Y aura-t-il un maire dans ma ville intelligente ?

Alors que Google vient d’annoncer la création d’une société, Sidewalk Labs, qui ambitionne “d’améliorer la ville”, la question de la gouvernance de la ville intelligente se pose avec d’autant plus de force.

sidewalks, juin 2015

Comme nous l’écrivons dans un article à paraître début juillet dans Raisonnance, la revue de l’Association Internationale des Maires Francophones :

maire ville, juin 2015

(…) “Le risque est grand que la collectivité ne devienne spectateur d’une fabrique et d’une gestion de la ville qui se feraient sans elle.

D’un côté, en effet, ce sont surtout les grands groupes privés qui se positionnent sur l’intégration des systèmes urbains (à l’étranger et, en France, via le lancement de « démonstrateurs » permettant de déroger aux contraintes juridiques actuelles). Et ce sont eux aussi qui prennent en charge aujourd’hui les nouvelles fonctions qui apparaissent dans la ville, comme par exemple celle « d’agrégateur d’effacement » – qui vise à agglomérer des potentiels de réduction des consommations lors des pics de consommation les plus coûteux et les plus polluants afin de leur donner une valeur économique.

De l’autre côté, les individus connectés en réseau déploient une puissance inédite face aux organisations publiques comme privées, qui bouscule leur rôle traditionnel, voire « marginalise et ringardise leur parole » (cf. la thèse de Nicolas Colin et Henri Verdier selon laquelle cette puissance de la « multitude » serait la loi explicative de l’économie numérique).

Pourtant, si la ville intelligente est source d’opportunités (promesse d’une ville plus économe tant en termes de ressources naturelles que financières via l’intégration des systèmes, le traitement des données et l’économie du partage, meilleure implication des habitants…), elle présente aussi des risques (mainmise de quelques grands acteurs privés, nouvelles formes d’exclusion, menaces quant à la protection de la vie privée…) et des ambivalences (par exemple, l’économie du partage relève-t-elle de l’échange gratuit ou de la marchandisation ?).
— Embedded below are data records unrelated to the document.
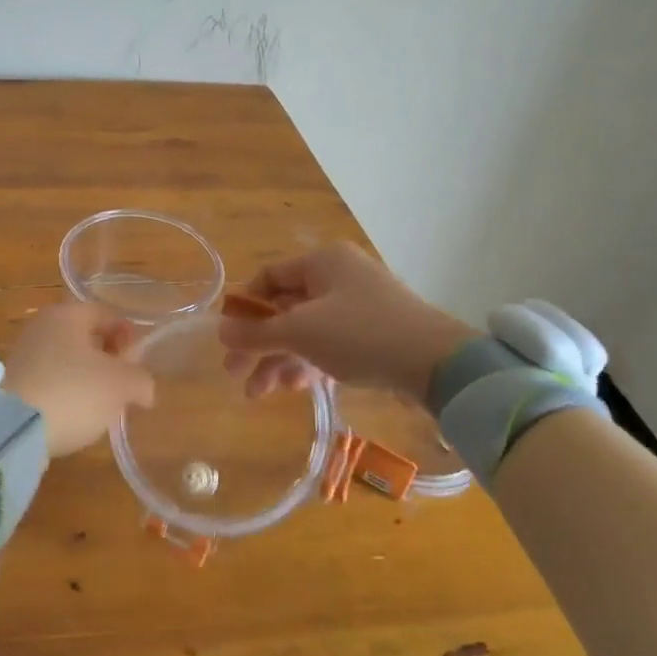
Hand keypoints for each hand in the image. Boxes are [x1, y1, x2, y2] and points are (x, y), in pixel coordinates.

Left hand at [2, 304, 156, 457]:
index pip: (107, 315)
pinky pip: (49, 382)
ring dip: (86, 379)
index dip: (128, 337)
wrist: (11, 429)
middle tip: (122, 387)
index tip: (137, 365)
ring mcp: (22, 355)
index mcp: (67, 315)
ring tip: (100, 407)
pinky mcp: (11, 384)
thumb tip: (143, 389)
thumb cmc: (73, 392)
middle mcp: (41, 327)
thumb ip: (140, 380)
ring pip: (66, 361)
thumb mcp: (120, 385)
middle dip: (108, 360)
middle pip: (85, 338)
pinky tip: (73, 416)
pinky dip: (64, 394)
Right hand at [219, 244, 478, 402]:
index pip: (269, 277)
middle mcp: (339, 277)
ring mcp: (357, 306)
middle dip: (258, 343)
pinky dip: (307, 363)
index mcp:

Dès lors, comment éviter que la collectivité ne se retrouve « dessaisie » de ses prérogatives 
dans le nouveau jeu de la fabrique urbaine ? Qui reste garant de l’intérêt général ?
 Si les collectivités veulent garder ce rôle de garant, autrement dit, si on veut que le rôle du maire subsiste, il importe qu’elles définissent leur stratégie « ville intelligente » : elles doivent construire des politiques publiques permettant de tirer tout le parti des opportunités du partenariat avec les acteurs privés et de la révolution numérique (exploitation, y compris prédictive, des données, dématérialisation des biens, information et pilotage en temps réel, zone de chalandise sans limite, industrialisation d’offres-sur-mesure…), tout en faisant en sorte que la ville intelligente soit une ville inclusive.

La question de l’accès aux données et de la réversibilité des systèmes d’exploitation est alors essentielle. Mais il y a aussi un autre enjeu, rarement mis en évidence, et qui est pourtant essentiel si l’on veut que l’accès à la ville soit possible pour tous, c’est celui du modèle économique de la ville : qui paye quoi dans la ville ?

(…)

Ainsi, l’éventail des payeurs de la ville s’élargit : aux trois payeurs initiaux (l’usager du service, le propriétaire, le contribuable), il faut désormais rajouter les usagers des autres services, les usagers d’offres enrichies, les usagers des heures embouteillées, les annonceurs, les propriétaires de logements trop grands, etc. Qui seront demain les payeurs de la ville (intelligente) ? Et qui en décidera : l’habitant, le grand groupe privé, ou le maire ?

(…)

C’est pour répondre à ce défi de la gouvernance de la ville intelligente que la Chaire Mutations de l’action publique et du droit public, dirigée par le Professeur Jean-Bernard Auby, et l’éditeur Berger Levrault ont créé le programme “La Cité des smart cities”. Voir le dossier de presse ici. Nous y interviendrons comme expert associé, aux côtés de :
Dominique Boullier, professeur de sociologie à sciences po
Karine Dognin-Sauze, vice-présidente innovation, métropole intelligente et développement numérique de la métropole de Lyon
Gwendal Le Grand, directeur des technologies et de l’innovation à la cnil
Éric Lesueur, directeur de l’aménagement et des nouveaux services urbains chez Veolia
François Richard, directeur d’orange smart cities.